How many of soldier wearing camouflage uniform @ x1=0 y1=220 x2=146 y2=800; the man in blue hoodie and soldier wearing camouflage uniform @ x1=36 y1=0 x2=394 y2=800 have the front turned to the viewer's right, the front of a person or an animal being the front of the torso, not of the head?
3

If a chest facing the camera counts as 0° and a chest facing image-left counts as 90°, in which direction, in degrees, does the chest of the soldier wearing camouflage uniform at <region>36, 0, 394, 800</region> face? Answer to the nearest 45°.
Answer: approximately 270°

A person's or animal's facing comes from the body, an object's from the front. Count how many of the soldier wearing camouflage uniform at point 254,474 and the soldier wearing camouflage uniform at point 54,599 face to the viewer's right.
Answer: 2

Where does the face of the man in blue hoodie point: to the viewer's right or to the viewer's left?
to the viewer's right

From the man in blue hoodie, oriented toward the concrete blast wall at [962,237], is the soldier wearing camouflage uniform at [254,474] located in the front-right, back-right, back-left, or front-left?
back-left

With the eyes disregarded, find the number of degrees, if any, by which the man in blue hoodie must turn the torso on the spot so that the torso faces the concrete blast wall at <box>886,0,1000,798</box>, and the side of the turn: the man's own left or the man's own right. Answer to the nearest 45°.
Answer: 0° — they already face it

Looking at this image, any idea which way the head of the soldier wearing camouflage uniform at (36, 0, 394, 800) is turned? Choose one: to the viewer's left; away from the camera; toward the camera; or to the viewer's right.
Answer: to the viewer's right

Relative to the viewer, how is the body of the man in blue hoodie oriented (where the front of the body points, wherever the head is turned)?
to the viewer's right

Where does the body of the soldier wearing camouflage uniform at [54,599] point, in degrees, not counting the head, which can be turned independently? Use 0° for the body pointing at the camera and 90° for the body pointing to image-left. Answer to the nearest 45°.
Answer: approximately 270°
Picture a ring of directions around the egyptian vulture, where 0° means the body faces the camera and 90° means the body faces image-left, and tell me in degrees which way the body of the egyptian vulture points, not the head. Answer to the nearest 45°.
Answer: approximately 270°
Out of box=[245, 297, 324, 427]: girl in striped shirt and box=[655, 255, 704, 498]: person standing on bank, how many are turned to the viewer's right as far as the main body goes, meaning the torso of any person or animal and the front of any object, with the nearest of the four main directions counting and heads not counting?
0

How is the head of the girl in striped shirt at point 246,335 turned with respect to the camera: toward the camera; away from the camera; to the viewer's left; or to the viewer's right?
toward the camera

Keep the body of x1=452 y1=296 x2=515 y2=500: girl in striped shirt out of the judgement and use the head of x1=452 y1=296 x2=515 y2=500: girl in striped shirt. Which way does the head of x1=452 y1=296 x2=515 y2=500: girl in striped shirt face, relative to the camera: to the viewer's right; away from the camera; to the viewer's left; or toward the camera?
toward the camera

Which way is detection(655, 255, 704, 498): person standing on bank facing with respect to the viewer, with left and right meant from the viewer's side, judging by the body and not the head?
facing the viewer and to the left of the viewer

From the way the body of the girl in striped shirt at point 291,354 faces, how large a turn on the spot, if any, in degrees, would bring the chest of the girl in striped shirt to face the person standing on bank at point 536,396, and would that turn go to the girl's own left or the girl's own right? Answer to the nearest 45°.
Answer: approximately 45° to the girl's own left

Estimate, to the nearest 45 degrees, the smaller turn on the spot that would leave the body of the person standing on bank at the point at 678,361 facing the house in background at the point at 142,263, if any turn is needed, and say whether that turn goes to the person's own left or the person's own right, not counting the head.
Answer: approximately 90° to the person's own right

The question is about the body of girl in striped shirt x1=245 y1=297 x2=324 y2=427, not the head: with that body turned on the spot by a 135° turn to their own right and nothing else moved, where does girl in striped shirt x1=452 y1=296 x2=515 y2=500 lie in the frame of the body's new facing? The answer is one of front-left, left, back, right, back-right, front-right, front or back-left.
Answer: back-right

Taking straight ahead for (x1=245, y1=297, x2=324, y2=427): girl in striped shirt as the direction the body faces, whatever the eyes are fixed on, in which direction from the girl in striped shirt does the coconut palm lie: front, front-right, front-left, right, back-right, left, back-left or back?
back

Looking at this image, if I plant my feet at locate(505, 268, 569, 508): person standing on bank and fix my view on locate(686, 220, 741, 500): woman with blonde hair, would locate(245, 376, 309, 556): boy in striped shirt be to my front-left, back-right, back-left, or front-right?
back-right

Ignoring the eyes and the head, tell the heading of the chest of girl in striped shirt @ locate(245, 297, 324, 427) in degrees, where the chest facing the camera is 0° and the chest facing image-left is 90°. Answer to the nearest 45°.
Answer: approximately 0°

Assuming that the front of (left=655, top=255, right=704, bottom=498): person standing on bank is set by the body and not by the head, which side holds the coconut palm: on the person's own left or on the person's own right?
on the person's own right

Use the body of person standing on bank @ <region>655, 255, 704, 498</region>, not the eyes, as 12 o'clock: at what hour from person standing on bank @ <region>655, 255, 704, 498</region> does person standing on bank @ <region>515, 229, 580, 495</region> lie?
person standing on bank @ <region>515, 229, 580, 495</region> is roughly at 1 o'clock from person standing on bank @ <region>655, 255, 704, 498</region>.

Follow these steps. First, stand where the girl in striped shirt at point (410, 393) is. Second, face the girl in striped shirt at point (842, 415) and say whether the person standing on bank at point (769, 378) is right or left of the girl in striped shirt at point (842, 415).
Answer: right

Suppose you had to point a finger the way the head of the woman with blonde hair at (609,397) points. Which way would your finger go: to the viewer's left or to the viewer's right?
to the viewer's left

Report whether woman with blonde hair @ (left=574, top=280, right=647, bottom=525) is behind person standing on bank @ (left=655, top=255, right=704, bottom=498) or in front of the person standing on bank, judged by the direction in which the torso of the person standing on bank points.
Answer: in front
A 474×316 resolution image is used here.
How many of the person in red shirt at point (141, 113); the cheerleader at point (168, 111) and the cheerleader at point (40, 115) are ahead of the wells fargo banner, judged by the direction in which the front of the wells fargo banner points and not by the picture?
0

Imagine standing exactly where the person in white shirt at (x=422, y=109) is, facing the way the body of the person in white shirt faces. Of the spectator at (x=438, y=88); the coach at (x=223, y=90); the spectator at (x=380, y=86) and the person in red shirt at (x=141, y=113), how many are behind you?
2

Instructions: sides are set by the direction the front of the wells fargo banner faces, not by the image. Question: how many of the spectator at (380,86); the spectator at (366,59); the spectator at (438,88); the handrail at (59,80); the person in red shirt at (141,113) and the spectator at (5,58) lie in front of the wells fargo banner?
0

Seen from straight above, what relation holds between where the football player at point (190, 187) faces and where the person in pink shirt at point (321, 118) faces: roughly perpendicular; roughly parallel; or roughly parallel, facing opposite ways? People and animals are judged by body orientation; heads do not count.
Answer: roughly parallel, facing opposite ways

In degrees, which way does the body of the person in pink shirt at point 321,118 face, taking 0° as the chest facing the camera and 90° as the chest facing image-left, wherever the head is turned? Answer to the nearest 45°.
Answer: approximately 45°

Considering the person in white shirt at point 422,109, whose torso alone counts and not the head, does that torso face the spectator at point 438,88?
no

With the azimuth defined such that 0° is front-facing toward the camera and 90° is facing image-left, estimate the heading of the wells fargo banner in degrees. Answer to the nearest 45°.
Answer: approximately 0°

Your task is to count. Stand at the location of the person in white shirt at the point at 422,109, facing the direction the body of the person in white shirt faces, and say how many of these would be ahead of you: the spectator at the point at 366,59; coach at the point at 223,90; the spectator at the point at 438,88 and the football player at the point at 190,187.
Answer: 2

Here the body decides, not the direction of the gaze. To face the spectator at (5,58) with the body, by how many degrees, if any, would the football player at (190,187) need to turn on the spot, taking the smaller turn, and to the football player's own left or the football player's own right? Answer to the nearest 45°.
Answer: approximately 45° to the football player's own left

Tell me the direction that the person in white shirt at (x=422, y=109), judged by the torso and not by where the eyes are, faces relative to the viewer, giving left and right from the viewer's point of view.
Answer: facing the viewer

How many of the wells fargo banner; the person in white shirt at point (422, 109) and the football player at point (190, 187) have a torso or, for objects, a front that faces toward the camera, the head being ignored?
━━━━━━━━
Please convert the part that opens with the line containing "Which way is" and closes with the line containing "facing the viewer and", both included, into a numbered list, leaving out blank lines.

# Written response
1. Which way is detection(655, 255, 704, 498): person standing on bank facing with respect to the viewer, with left and right meant from the viewer's side, judging by the body and not the head?
2. facing the viewer and to the left of the viewer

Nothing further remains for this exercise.